**やること**
A - アンパンマンのマーチについての文章のうち、「311の後でアンパンマンのマ」から始まって「なのだと気がついたのである。」まで続く部分を、「胸の傷」を「心の傷」に変えて書き直してください。
B - アンパンマンのマーチについての文章と、次の(i)〜(iii)が合っているかどうかを「はい」か「いいえ」で答え、決め手となる文章の言葉をそのまま引いてください。
(i) 311の後で、アンパンマンのマーチが話題になった。
(ii) アンパンマンのマーチの作曲は、やなせたかしである。
(iii) 《私》は、何の為に生まれたのかが分かっていた。

**文章**
▽

アンパンマンは日本的行者である。
311の後でアンパンマンのマーチが話題になり、聞いてみたら、感動してしまった。なぜなのか?
アンパンマンのマーチ 作詞 やなせたかし 作曲 三木たかし そうだ!嬉しいんだ生きる喜び たとえ胸の傷が痛んでも 何の為に生まれて 何をして生きるのか 答えられないなんて そんなのは嫌だ! 今を生きることで 熱いこころ燃える だから君は行くんだ微笑んで。 そうだ!嬉しいんだ生きる喜び たとえ胸の傷が痛んでも。 嗚呼アンパンマン優しい君は 行け!皆の夢守る為
* 「そうだ!」の前の状態が問題なのである。《私》は、生きる喜びが分からなかったのである。胸の傷が痛んでいたのである。何の為に生まれたのか分からなかったのである。何をして生きるのがよいのかが分からなかったのである。
* 《私》は、「今を生きる」が、その答えである気とがついたのであろう。「今を生きる」ことが「生きる喜び」であり「嬉しさ」なのだと気がついたのである。

△

**資料**
▽

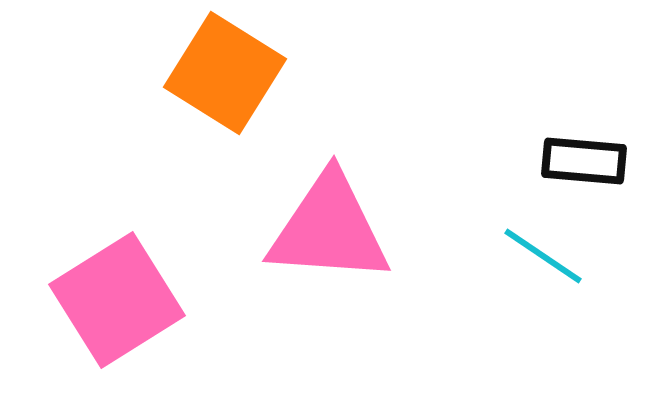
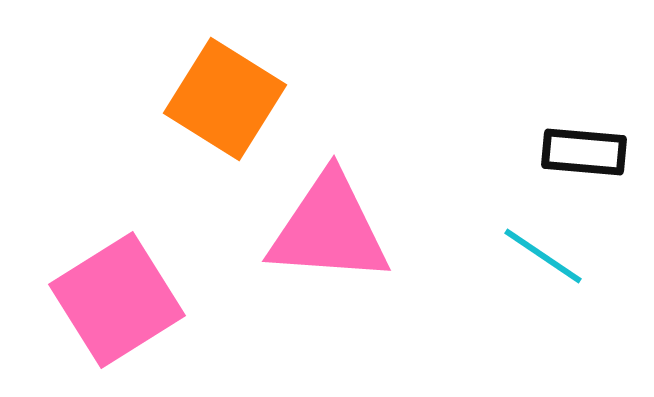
orange square: moved 26 px down
black rectangle: moved 9 px up
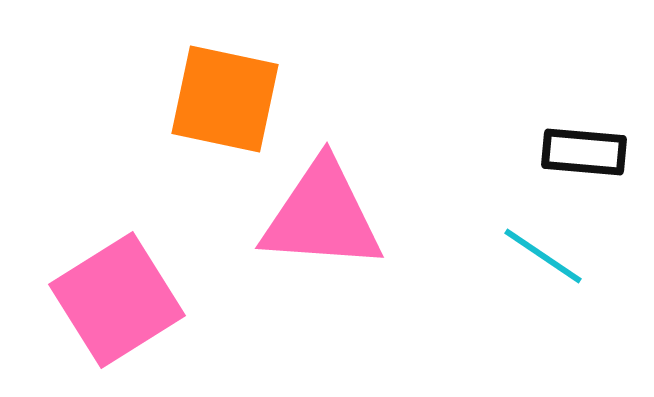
orange square: rotated 20 degrees counterclockwise
pink triangle: moved 7 px left, 13 px up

△

**答え**
A -
311の後でアンパンマンのマーチが話題になり、聞いてみたら、感動してしまった。なぜなのか?
アンパンマンのマーチ 作詞 やなせたかし 作曲 三木たかし そうだ!嬉しいんだ生きる喜び たとえ心の傷が痛んでも 何の為に生まれて 何をして生きるのか 答えられないなんて そんなのは嫌だ! 今を生きることで 熱いこころ燃える だから君は行くんだ微笑んで。 そうだ!嬉しいんだ生きる喜び たとえ心の傷が痛んでも。 嗚呼アンパンマン優しい君は 行け!皆の夢守る為
* 「そうだ!」の前の状態が問題なのである。《私》は、生きる喜びが分からなかったのである。心の傷が痛んでいたのである。何の為に生まれたのか分からなかったのである。何をして生きるのがよいのかが分からなかったのである。
* 《私》は、「今を生きる」が、その答えである気とがついたのであろう。「今を生きる」ことが「生きる喜び」であり「嬉しさ」なのだと気がついたのである。

B -
(i) はい。「311の後でアンパンマンのマーチが話題になり」
(ii) いいえ。「作曲 三木たかし」
(iii) いいえ。「何の為に生まれたのか分からなかったのである」